TB is good at resisting antibiotics. Here are some new ideas to outsmart the bacteria

A doctor checks chest x-rays of a tuberculosis patient at a clinic in Mumbai, India, that treats those with drug-resistant strains of the disease. Two new studies look at how drug resistance might be overcome. (Punit Paranjpe/AFP via Getty Images)

Tuberculosis, or TB, is a bacterial infection of the lungs that can be fatal. The World Health Organization estimates 1.5 million people died of the disease worldwide in 2020. It remains a persistent foe in large part because the bacteria can mutate and evolve to develop resistance to our antibiotics (often within a patient, which can lead to relapse).

Now, in a pair of studies published this week in PLoS Biology, scientists have found an array of new genes associated with that drug resistance, hinting at how we might battle the disease going forward.

The researchers analyzed bacterial samples from more than 12,000 patients across Asia, Africa, South America and Europe, examining their resistance to 13 first- and second-line antibiotics — a "comprehensive [analysis] of the genetic variation in the bacteria" that cause tuberculosis, says Zamin Iqbal, a computational biologist at the European Molecular Biology Laboratory's European Bioinformatics Institute and co-author of the two studies.

One thing they learned is that some mutations may cause a little resistance while others may cause a lot. That is, the situation is more complex and nuanced. To come up with that finding, instead of asking whether the bacteria were resistant or not — a simple up or down vote — they looked to see just how much drug was required to kill the bug. In other words, in some cases where a mutation causes low-level resistance, higher doses of the drug initially prompting the resistance may well vanquish the bacteria. And with this approach of progressively doubling the dose until you see the bacteria collapse, "you can explain more drug resistance than we ever realized," says Iqbal.

In addition, the team was able to surface not just common mutations that scientists know about that lead to resistance but also less common ones that can be harder to spot.

And if you know which resistance-causing mutations are present in a particular strain of the TB-causing bacteria in a patient, that could determine the course of treatment, says Iqbal. Already, DNA sequencing can let clinicians know if four of the first-line antibiotics are likely to work in treating TB. The new studies out this week expand on this strategy by considering additional drugs.
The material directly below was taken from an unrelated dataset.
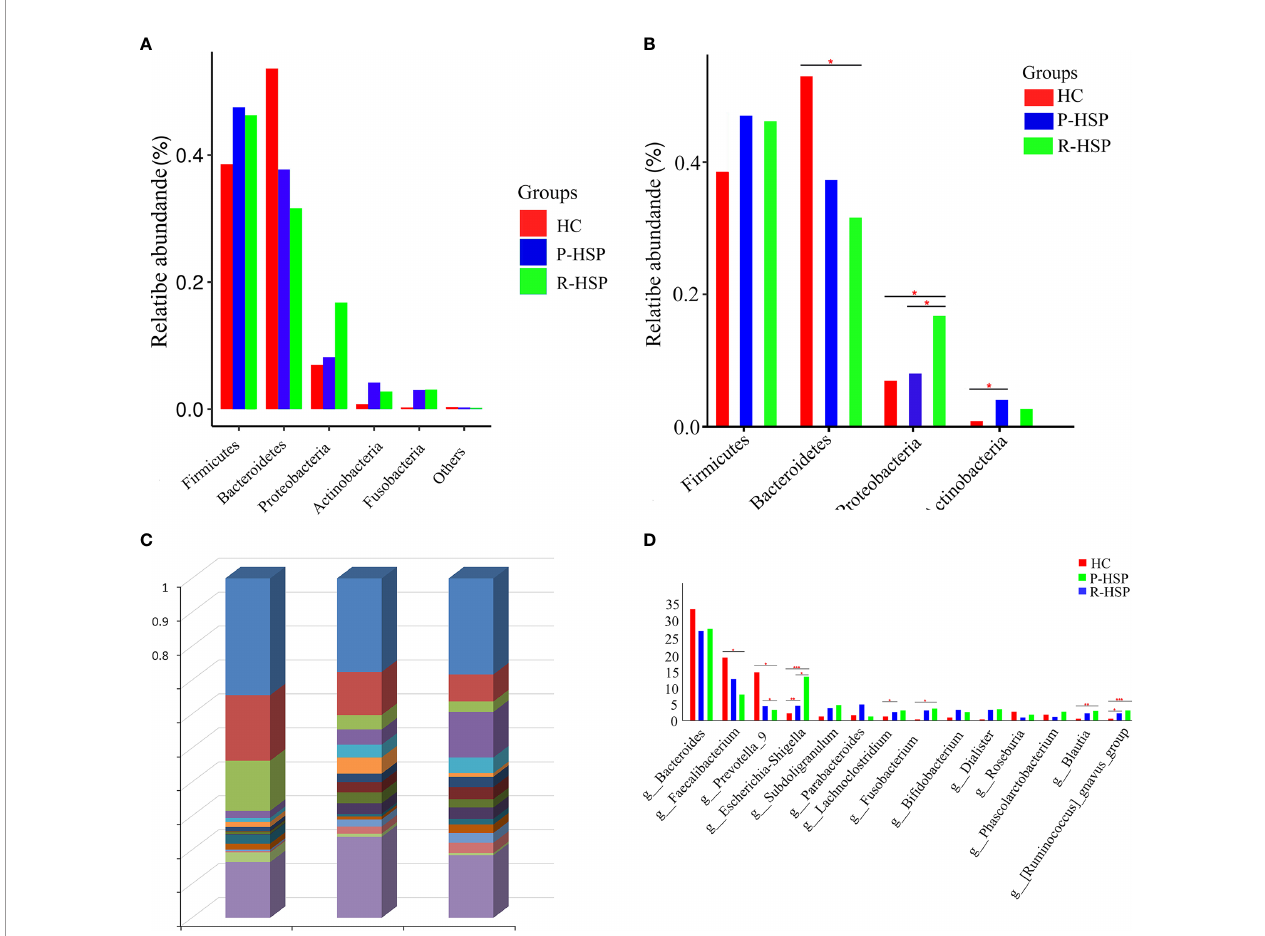
FIGURE 3 | Histogram of relative abundance (%) of intestinal fl ora at different taxonomic levels in children with primary and recurrent HSP and healthy controls. (A) Relative abundance of each phylum in two HSP groups and a healthy control group. Firmicutes, Bacteroidetes, Proteobacteria, and Actinobacteria phyla encompassed most bacteria in the fecal samples of patients with HSP and healthy controls. The sum of the percentages reached 90% in each group. (B) Signi fi cance of abundance of the top four community bacteria at the phylum level. We observed that Firmicutes and Bacteroidetes constituted the most abundant phyla in both HSP and healthy control groups, but with no signi fi cant difference between the primary HSP and healthy control groups. No signi fi cant difference was observed in the microbial composition at the Firmicutes and Actinobacteria level between primary and recurrent HSP groups or between recurrent HSP and healthy control groups. (C) The microbiome composition in all three groups at the genus level. The fi gure shows the top 15 species in each group based on their relative abundances. Bacteroides, Faecalibacterium , Parabacteroides , Escherichia-Shigella , and Prevotella_9 were the top fi ve genera in the primary HSP group, and Bacteroides, Escherichia-Shigella , Faecalibacterium , Subdoligranulum , and Fusobacterium were the top fi ve genera in the recurrent HSP group. In the healthy controls group, the dominant microbiota was Bacteroides , Faecalibacterium , Prevotella_9 , Escherichia-Shigella , and Roseburia . (D) Signi fi cance of abundance of the 14 community bacteria at the genus level. The Escherichia-Shigella , Blautia , and Ruminococcus_gnavus were more abundant in recurrent HSP group than in primary HSP and healthy control groups, while Faecalibacterium and Prevotella_9 were more abundant in the healthy control group compared with that in HSP groups. * P < 0.05, ** P < 0.01, *** P <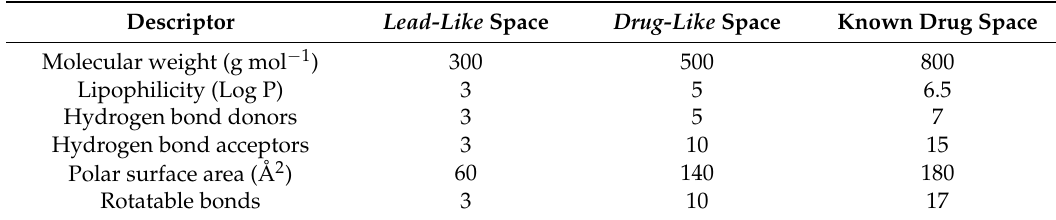
Table 1. Definition of lead-like , drug-like and known drug space (KDS) in terms of molecular descriptors. Descriptor Lead-Like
In the future, Iqbal explains that a health-care professional could prescribe a customized cocktail of effective antibiotics. One approach would be to find two antibiotics that the bacteria can't be resistant to at once – so if the bacteria develops resistance to one, it would be susceptible to the other. "If you can find pairs of drugs like that," Iqbal says, "they're the perfect weapons to use."

That's what Iqbal hopes lies ahead. "We're still in the foothills of properly understanding" how it all works, he says.

Dr. Lucica Ditiu, executive director of the U.N.'s Stop TB Partnership, says that the new studies represent "significant steps toward enhancing our knowledge on the association of drug resistance and genetic mutation in the TB bacteria." Current methods for determining which antibiotics will be most effective against a patient's particular TB sample are insufficient and take too long, she says.

But because it's challenging to look at a patient's tuberculosis bacteria for all possible mutations, the findings of this work will take time to reach clinics and TB wards. In the meantime, the researchers have made the data from these studies publicly available in an effort to accelerate the fight against the disease. "It's a much bigger project than we can do on our own," Iqbal says.